══ Data records

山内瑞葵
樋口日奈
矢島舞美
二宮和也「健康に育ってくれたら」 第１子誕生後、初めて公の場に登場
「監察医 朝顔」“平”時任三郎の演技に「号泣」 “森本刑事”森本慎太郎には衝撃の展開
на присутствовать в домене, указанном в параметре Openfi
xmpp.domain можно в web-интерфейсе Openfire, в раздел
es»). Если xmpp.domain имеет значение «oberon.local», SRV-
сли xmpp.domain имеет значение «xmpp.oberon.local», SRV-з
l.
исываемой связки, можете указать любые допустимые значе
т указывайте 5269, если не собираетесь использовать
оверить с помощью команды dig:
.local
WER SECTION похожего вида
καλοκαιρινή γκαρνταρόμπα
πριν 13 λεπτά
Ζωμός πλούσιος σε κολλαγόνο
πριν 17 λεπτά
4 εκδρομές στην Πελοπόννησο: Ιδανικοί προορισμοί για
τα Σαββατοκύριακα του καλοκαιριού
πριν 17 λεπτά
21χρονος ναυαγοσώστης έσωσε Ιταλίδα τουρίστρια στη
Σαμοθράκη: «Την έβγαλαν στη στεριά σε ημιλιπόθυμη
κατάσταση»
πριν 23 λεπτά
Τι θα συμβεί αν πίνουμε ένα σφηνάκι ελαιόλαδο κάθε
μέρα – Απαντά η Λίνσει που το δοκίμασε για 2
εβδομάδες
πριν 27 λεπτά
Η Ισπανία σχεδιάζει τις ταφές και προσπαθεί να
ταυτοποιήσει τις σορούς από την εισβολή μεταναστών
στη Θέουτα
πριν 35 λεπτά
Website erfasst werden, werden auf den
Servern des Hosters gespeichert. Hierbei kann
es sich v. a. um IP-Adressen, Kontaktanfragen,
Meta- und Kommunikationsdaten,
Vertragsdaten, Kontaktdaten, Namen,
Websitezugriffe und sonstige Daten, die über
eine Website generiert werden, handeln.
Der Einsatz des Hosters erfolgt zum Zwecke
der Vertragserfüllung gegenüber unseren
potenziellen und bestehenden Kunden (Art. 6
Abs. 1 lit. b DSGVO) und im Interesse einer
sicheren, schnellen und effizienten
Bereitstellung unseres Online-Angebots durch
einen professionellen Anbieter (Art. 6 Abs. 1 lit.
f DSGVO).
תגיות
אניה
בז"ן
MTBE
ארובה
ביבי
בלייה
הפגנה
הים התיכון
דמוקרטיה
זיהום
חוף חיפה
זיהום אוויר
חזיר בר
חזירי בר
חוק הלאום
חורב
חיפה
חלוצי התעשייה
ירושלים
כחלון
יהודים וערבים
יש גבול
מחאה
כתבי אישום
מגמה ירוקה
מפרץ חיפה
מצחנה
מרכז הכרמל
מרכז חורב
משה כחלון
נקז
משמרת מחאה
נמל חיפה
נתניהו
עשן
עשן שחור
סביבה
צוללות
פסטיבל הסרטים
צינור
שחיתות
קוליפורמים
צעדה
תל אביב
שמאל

════

> [Goal of the exercise] Print, without any change, every line of the items from the very first line through the line that contains "ταυτοποιήσει τις σορούς", including both of those lines.

> [Answer for this exercise]
山内瑞葵
樋口日奈
矢島舞美
二宮和也「健康に育ってくれたら」 第１子誕生後、初めて公の場に登場
「監察医 朝顔」“平”時任三郎の演技に「号泣」 “森本刑事”森本慎太郎には衝撃の展開
на присутствовать в домене, указанном в параметре Openfi
xmpp.domain можно в web-интерфейсе Openfire, в раздел
es»). Если xmpp.domain имеет значение «oberon.local», SRV-
сли xmpp.domain имеет значение «xmpp.oberon.local», SRV-з
l.
исываемой связки, можете указать любые допустимые значе
т указывайте 5269, если не собираетесь использовать
оверить с помощью команды dig:
.local
WER SECTION похожего вида
καλοκαιρινή γκαρνταρόμπα
πριν 13 λεπτά
Ζωμός πλούσιος σε κολλαγόνο
πριν 17 λεπτά
4 εκδρομές στην Πελοπόννησο: Ιδανικοί προορισμοί για
τα Σαββατοκύριακα του καλοκαιριού
πριν 17 λεπτά
21χρονος ναυαγοσώστης έσωσε Ιταλίδα τουρίστρια στη
Σαμοθράκη: «Την έβγαλαν στη στεριά σε ημιλιπόθυμη
κατάσταση»
πριν 23 λεπτά
Τι θα συμβεί αν πίνουμε ένα σφηνάκι ελαιόλαδο κάθε
μέρα – Απαντά η Λίνσει που το δοκίμασε για 2
εβδομάδες
πριν 27 λεπτά
Η Ισπανία σχεδιάζει τις ταφές και προσπαθεί να
ταυτοποιήσει τις σορούς από την εισβολή μεταναστών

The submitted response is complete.